▶ **O que fazer**: Traduza para o inglês esta frase do trecho sobre os gastos com a pandemia em Campos: “A população também exige transparência sobre os gastos na contratação de pessoal na prefeitura”.

▶ **Trecho**:
<<<<

CABO ALONSIMAR – A instalação de uma comissão para fiscalizar os gastos com a pandemia em Campos foi celebrada como “algo muito positivo” pelo vereador Cabo Alonsimar. “É uma cobrança da população, e nossa missão é fiscalizar. Em 2018 e 2019 entraram R$ 1, 6 bilhão no Orçamento da Saúde em Campos, 40 por cento do Orçamento total do município. Onde foi parar esse dinheiro?”, indagou.
“Esses e outros projetos tem meu apoio. A CPI da Saúde foi proposta há quase um ano, mas não andou porque sua instalação precisa de nove votos, mas conseguimos só sete. Mas outros gastos e opções do governo tem que ser questionados. O Restaurante Popular, que tem custo anual de R$ 4 milhões, iria permitir as pessoas mais pobres enfrentar a pandemia com maiores taxas de imunidade com uma melhor alimentação”, concluiu Alonsimar.
EDUARDO CRESPO – O vereador Eduardo Crespo (PR) também considera necessária não apenas a fiscalização dos gastos com a pandemia, como também outras sob suspeita na Saúde e outras áreas na atual administração municipal.
“Temos que colocar, sim, para votar este como também o pedido de abertura da CPI na Saúde e o da merenda superfaturada neste governo. É preciso investigar também a entrega de receitas azuis de remédios só para alguns em ano de eleição, assim como o tráfico de influência na Educação para se conseguir uma vaga para seu filho numa creche. É preciso também saber porque as escolas municipais não fizeram a última prova do Ideb, assim como o não pagamento dos salários em dia”, enumerou. “A população também exige transparência sobre os gastos na contratação de pessoal na prefeitura”, completou.

>>>>

▶ **Registros de dados**:

<<<<

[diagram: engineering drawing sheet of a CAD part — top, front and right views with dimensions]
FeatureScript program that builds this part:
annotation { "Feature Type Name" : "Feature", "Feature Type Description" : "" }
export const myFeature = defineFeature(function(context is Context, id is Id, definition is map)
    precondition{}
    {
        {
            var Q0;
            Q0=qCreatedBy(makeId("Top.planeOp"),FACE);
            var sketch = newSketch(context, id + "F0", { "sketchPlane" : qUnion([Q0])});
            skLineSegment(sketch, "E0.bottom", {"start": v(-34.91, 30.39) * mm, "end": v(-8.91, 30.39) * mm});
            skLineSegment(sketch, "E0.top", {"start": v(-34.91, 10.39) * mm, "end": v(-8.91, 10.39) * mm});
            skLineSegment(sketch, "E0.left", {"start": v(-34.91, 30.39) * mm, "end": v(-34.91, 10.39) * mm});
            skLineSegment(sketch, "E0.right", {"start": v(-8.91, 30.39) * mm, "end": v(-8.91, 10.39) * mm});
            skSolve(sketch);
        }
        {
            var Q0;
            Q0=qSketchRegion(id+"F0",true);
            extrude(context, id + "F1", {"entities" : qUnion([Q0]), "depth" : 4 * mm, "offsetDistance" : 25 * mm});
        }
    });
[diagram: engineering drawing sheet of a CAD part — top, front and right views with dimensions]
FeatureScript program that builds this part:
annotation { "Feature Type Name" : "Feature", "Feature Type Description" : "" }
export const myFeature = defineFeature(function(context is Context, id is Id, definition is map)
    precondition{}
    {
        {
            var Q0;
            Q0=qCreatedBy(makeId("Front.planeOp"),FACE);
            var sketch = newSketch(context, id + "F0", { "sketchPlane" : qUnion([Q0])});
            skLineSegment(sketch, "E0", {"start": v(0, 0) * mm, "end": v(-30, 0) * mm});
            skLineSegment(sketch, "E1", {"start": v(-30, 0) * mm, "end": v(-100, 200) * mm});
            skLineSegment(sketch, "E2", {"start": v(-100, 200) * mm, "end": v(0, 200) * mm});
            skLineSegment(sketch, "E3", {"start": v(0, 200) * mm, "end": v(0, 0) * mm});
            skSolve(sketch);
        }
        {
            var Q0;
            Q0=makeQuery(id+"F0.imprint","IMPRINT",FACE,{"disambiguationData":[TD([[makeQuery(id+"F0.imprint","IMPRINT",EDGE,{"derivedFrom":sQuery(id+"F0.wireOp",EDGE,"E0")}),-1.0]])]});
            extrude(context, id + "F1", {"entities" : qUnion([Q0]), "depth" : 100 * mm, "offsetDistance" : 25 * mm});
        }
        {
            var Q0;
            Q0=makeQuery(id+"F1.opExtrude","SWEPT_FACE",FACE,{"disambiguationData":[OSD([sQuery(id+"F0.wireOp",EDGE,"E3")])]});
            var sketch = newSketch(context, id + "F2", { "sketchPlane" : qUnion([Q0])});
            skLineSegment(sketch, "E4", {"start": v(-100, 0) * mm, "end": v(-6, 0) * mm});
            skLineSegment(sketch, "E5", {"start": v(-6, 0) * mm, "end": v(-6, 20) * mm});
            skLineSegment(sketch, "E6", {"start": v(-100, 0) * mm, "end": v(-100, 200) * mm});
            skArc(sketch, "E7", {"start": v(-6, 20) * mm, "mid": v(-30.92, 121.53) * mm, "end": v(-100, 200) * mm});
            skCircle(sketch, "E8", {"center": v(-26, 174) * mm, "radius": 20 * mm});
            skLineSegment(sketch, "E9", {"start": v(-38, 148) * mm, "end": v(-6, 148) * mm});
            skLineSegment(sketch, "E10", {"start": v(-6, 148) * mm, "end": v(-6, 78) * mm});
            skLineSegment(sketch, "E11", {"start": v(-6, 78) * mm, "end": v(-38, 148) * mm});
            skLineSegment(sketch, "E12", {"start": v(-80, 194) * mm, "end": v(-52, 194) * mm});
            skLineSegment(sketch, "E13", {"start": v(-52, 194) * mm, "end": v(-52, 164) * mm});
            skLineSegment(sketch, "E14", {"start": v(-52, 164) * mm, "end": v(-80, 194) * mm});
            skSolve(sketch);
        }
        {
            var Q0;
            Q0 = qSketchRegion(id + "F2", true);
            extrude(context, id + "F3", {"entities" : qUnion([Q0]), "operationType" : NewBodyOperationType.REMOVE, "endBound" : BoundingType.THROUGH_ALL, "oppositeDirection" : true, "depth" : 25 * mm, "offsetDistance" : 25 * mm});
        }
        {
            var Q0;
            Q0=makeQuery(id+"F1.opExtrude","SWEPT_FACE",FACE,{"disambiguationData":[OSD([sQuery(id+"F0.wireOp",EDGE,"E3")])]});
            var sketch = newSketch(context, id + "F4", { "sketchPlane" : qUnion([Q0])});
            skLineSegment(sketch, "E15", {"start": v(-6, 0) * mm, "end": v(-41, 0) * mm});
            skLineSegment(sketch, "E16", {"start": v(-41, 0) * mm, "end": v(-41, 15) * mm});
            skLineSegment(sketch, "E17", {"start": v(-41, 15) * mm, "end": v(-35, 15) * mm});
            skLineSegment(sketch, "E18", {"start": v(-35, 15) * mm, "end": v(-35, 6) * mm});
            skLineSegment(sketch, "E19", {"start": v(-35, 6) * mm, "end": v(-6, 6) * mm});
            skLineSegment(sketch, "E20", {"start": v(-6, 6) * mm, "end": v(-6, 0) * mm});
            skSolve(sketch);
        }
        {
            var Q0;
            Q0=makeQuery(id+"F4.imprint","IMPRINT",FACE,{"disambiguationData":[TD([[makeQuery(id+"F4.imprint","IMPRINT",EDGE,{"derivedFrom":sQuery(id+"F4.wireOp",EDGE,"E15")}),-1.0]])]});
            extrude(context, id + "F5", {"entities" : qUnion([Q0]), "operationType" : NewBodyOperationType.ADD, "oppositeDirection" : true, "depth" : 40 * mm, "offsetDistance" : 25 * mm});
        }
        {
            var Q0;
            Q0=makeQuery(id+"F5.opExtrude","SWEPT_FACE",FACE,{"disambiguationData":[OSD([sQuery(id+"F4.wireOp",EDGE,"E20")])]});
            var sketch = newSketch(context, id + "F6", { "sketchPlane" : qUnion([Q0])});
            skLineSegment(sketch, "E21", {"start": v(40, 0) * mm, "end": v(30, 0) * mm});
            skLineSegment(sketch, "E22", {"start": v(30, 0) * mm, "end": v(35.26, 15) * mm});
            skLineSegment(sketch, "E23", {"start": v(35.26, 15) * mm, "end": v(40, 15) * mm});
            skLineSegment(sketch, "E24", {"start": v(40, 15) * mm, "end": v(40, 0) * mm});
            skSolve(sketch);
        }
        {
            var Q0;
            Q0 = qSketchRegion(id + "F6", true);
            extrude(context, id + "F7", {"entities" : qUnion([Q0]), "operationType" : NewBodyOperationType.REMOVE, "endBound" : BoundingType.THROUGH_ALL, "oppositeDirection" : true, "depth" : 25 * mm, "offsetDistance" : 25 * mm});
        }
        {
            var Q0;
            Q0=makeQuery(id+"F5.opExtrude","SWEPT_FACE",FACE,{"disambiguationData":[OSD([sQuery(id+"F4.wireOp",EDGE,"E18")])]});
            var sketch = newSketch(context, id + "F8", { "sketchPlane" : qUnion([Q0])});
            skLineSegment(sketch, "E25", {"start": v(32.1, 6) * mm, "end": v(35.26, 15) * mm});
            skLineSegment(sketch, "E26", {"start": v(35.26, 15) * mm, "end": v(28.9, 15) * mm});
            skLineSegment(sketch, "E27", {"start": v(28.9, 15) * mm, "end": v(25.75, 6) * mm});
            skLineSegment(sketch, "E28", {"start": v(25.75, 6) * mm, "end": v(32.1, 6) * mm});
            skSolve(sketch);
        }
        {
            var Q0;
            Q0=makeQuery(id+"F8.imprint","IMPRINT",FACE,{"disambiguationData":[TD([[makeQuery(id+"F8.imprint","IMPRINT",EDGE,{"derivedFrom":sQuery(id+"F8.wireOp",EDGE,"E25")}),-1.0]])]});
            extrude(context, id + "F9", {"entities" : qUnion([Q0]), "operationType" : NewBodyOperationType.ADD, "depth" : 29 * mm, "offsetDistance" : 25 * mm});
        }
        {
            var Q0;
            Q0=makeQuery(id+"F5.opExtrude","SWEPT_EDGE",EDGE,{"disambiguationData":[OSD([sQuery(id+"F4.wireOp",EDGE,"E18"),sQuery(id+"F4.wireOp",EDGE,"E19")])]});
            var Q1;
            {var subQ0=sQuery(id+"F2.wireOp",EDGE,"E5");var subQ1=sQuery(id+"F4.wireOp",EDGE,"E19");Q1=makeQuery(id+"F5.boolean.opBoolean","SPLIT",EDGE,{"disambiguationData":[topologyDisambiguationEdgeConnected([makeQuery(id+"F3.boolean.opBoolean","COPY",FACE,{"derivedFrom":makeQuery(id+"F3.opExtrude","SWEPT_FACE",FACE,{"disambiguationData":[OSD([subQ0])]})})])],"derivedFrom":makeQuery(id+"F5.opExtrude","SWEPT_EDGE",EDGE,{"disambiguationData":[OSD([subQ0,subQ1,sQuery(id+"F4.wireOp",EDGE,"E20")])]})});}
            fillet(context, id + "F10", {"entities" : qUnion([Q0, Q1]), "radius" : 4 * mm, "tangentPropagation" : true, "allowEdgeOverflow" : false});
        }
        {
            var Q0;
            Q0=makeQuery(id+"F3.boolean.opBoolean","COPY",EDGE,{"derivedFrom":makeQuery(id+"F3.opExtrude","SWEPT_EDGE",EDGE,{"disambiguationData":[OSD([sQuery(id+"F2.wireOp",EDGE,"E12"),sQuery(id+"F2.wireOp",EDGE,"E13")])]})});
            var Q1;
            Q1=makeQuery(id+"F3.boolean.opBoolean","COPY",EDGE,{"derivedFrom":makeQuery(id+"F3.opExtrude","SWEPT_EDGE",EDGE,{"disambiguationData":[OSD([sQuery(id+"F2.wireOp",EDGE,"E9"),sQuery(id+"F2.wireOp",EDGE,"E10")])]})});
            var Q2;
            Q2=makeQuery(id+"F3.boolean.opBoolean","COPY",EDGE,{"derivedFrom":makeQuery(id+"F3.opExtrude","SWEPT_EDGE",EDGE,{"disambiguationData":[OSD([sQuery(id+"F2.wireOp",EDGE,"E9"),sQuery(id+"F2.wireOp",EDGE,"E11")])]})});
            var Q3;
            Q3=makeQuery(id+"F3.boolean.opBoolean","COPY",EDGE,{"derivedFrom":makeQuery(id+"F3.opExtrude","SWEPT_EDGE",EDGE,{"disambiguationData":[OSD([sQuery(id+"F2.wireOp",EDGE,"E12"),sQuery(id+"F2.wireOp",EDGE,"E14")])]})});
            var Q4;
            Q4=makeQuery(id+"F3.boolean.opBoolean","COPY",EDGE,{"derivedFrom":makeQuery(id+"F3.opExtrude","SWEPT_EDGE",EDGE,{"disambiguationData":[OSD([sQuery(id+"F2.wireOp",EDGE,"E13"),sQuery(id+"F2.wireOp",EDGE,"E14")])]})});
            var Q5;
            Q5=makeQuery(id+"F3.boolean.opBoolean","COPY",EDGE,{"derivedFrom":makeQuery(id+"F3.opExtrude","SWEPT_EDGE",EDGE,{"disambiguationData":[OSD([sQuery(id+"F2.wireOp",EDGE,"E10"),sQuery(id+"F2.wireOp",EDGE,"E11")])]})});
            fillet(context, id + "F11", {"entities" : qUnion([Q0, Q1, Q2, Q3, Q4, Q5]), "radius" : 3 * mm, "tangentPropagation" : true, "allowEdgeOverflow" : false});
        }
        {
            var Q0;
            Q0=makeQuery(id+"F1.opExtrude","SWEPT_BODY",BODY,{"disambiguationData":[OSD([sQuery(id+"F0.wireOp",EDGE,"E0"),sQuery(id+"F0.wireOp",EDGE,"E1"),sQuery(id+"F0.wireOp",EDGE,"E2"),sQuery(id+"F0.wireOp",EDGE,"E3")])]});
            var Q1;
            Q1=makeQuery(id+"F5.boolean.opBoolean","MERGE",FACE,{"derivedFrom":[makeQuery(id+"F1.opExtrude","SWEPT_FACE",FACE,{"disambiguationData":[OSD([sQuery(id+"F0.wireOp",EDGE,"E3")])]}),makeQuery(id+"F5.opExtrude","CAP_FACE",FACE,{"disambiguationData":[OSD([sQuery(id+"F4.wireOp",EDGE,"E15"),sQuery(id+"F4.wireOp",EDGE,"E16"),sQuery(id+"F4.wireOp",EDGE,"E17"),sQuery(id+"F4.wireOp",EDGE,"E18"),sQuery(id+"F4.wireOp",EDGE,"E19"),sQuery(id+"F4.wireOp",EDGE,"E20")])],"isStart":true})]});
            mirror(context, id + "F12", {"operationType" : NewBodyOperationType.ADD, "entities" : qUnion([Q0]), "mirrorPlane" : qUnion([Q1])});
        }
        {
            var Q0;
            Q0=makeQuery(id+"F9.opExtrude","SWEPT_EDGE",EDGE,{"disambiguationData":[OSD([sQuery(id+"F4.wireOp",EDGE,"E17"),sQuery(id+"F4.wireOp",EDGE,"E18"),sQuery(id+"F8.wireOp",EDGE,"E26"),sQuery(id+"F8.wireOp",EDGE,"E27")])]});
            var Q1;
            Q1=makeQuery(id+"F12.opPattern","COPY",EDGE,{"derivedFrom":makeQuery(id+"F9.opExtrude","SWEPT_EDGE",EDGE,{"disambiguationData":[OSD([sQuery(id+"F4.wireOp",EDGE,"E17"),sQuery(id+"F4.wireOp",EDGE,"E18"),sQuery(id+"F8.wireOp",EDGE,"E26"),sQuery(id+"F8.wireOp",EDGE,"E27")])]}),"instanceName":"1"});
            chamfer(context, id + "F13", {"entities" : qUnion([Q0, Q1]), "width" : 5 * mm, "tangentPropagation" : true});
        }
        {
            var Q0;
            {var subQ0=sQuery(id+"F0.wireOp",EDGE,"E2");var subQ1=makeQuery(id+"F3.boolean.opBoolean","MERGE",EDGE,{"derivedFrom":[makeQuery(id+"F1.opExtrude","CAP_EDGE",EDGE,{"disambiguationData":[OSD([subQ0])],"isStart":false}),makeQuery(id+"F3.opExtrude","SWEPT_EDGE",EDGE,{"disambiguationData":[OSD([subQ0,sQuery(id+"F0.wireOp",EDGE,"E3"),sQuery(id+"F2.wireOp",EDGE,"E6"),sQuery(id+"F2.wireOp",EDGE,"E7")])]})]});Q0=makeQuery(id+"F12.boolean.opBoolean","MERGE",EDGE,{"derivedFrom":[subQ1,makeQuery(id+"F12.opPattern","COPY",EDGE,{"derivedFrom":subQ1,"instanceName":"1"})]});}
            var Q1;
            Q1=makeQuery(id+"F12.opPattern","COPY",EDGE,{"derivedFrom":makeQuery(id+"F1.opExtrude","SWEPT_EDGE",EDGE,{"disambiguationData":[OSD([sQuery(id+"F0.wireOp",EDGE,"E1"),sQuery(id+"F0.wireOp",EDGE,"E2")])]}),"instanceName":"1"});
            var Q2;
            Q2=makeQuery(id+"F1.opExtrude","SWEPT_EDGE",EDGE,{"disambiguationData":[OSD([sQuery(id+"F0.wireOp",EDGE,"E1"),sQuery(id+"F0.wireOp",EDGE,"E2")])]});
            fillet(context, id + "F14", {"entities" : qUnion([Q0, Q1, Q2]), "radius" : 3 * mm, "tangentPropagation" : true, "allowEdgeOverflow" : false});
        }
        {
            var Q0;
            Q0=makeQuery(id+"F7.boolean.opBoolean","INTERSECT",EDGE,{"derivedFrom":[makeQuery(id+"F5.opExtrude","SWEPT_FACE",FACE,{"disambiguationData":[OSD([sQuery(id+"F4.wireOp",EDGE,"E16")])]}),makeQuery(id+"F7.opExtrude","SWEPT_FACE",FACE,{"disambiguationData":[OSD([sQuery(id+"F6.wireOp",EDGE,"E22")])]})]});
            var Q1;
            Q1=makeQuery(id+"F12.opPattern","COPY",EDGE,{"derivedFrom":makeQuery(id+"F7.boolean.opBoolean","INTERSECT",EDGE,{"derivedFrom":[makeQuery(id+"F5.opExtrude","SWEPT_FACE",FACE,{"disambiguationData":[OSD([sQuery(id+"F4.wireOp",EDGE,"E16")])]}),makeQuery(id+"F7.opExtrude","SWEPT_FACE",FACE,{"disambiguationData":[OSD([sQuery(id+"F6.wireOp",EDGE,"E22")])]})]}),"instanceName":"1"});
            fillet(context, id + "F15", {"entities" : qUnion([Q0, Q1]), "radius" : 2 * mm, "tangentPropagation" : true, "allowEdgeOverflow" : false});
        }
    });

>>>>

▶ **Resolução da tarefa**: The population also demands transparency about spending on hiring staff at city hall.